"The important thing is the breathing."
I am not an expert. I am not a professional, a student, or a historian. I'm just a woman who enjoys porn. I know what I like, and what I loath.
At the beginning of 2019 I reviewed a little film called Abigail Lesley is Back In Town and I despised it. It was way too soft-core and every character was a bastard. No one had chemistry and the entire movie was a big let-down. After watching it I had sworn off Sarno films. I wasn't going to waste any more time on soft-core, soap opera drudgery.
So, I don't know what possessed me to watch a documentary about the man, but it was very educational.
Joe Sarno got into pornography when the getting was good. It was the era before the cum-shot, before the camera was up the actor's asses. His movies were basically the thinking man's skin-flick. Which is a niche that demanded to be filled.

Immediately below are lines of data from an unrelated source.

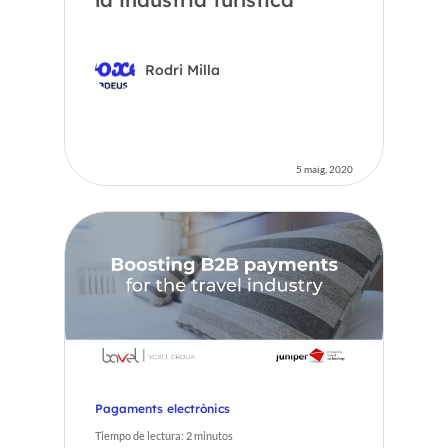
Rodri Milla
5 maig, 2020
Pagaments electrònics
Tiempo de lectura:
2
minutos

It was around ten minutes into the documentary that it occurred to me that Sarno seemed very down to earth and not creepy or sleazy, even as he goes on to talk about how, yes, people would come into the adult theaters in raincoats to jack off. The cliche is true. He and his wife have been together for decades, and the documentary would have you believe they never even had a spat about who left the lid off the toothpaste tube. Peggy, his wife, acted in his films in bit parts, and was just as enthusiastic over the subject matter as he was. She gleefully takes the cameras on a tour of their storage bin, filled with porny costumes and accouterments of their films. Of course, Peggy's parents objected to their relationship but love and creativity finds a way.
|Peggy shows off the props and costumes and other surprises.|
With the rise of the hard core porn market, Sarno found it more and more difficult to make his films. His movies were always about sex with consequence, about the aftermath, the psyche of those who were fucking.

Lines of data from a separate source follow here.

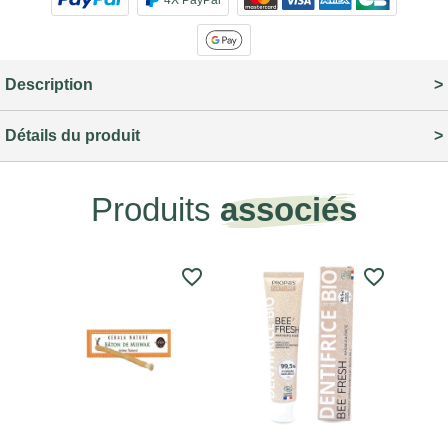
4X PayPal
Description
Détails du produit
Produits
associés
favorite_border
favorite_border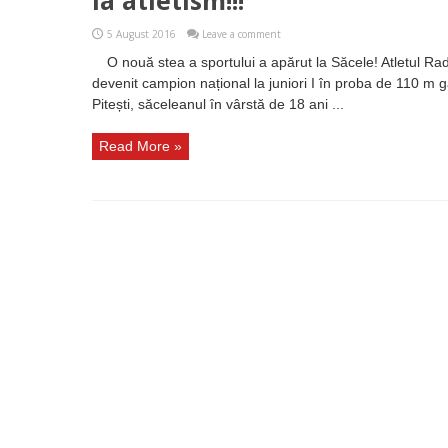
la atletism!!!
5 August 2016
Leave a comment
O nouă stea a sportului a apărut la Săcele! Atletul R
devenit campion național la juniori I în proba de 110 m g
Pitești, săceleanul în vârstă de 18 ani ...
Read More »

In an act of defiance toward the hard core market, enter Abigail Lesley, the final true Sarno film. His father in law had to put up the financing for the movie. While I still dislike the film, this documentary does put it in a new perspective, and like me, the documentary highlights the two great scenes in the film.
Peggy reads Sarno's script and remarks on how his dialog had become more explicit because that's what the market demands. She doesn't agree with it, though Sarno understands he has to keep with the times. He's in his twilight years but he's not set in his ways so much.
Near the end of the film, Peggy pulls out Sarno's obituary. She's proud that it takes up the entire page, of The New York Times, no less. She carries it everywhere, just so she can show people. He was fearing fading into obscurity, but he got an entire feature remembering him in The Times.
|Peggy likes how big it is.|
As a marketing tool, A Life in Dirty Movies is effective. It shows the portrait of a cool elderly adult film godfather and it convinced me to give his films a second chance.